== Segment start ==

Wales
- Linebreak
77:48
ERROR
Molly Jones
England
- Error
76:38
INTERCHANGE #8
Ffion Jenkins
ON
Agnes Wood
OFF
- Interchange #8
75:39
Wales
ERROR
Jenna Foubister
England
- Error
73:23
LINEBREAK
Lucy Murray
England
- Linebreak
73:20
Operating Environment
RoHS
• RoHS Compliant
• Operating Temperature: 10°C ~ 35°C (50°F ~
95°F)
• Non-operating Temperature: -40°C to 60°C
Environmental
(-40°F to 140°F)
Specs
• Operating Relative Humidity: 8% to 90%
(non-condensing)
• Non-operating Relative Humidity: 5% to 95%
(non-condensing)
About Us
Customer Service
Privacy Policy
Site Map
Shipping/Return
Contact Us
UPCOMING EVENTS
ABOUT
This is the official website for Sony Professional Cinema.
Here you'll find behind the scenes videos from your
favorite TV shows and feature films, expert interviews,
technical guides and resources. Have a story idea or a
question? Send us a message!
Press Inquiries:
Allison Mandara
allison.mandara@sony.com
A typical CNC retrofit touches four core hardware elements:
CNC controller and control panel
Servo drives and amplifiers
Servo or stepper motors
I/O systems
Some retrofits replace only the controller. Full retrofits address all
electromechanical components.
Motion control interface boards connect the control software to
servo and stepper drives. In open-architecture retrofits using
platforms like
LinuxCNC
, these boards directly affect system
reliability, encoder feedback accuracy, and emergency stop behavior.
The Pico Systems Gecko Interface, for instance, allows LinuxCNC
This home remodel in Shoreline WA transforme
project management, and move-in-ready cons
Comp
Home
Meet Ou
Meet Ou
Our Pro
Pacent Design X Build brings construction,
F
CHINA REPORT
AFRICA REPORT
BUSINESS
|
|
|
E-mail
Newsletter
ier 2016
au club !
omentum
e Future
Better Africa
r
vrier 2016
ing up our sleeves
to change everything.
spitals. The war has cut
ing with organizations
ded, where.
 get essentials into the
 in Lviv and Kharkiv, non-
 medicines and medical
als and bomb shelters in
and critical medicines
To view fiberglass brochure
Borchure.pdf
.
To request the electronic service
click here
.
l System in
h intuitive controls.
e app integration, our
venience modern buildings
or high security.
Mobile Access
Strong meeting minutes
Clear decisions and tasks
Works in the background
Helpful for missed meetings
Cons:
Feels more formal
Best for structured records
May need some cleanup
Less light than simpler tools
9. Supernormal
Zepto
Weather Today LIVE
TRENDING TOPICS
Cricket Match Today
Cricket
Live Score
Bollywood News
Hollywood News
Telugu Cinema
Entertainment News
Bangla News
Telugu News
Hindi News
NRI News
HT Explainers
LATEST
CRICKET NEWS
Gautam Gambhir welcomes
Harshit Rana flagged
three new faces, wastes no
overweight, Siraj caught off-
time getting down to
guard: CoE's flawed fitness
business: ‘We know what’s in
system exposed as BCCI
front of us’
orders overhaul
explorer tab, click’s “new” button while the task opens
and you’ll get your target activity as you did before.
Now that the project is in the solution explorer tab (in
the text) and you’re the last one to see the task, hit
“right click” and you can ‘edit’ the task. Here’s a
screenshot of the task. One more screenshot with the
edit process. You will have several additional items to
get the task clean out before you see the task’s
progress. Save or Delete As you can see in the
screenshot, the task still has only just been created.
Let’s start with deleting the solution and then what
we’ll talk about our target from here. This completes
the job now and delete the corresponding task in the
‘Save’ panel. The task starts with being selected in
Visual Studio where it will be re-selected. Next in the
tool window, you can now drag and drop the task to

== Segment end ==

■ **REQUIREMENT**: Wherever the word "panel" turns up in the records, copy out the line it is on.

■ **TASK RESPONSE**:
CNC controller and control panel
‘Save’ panel. The task starts with being selected in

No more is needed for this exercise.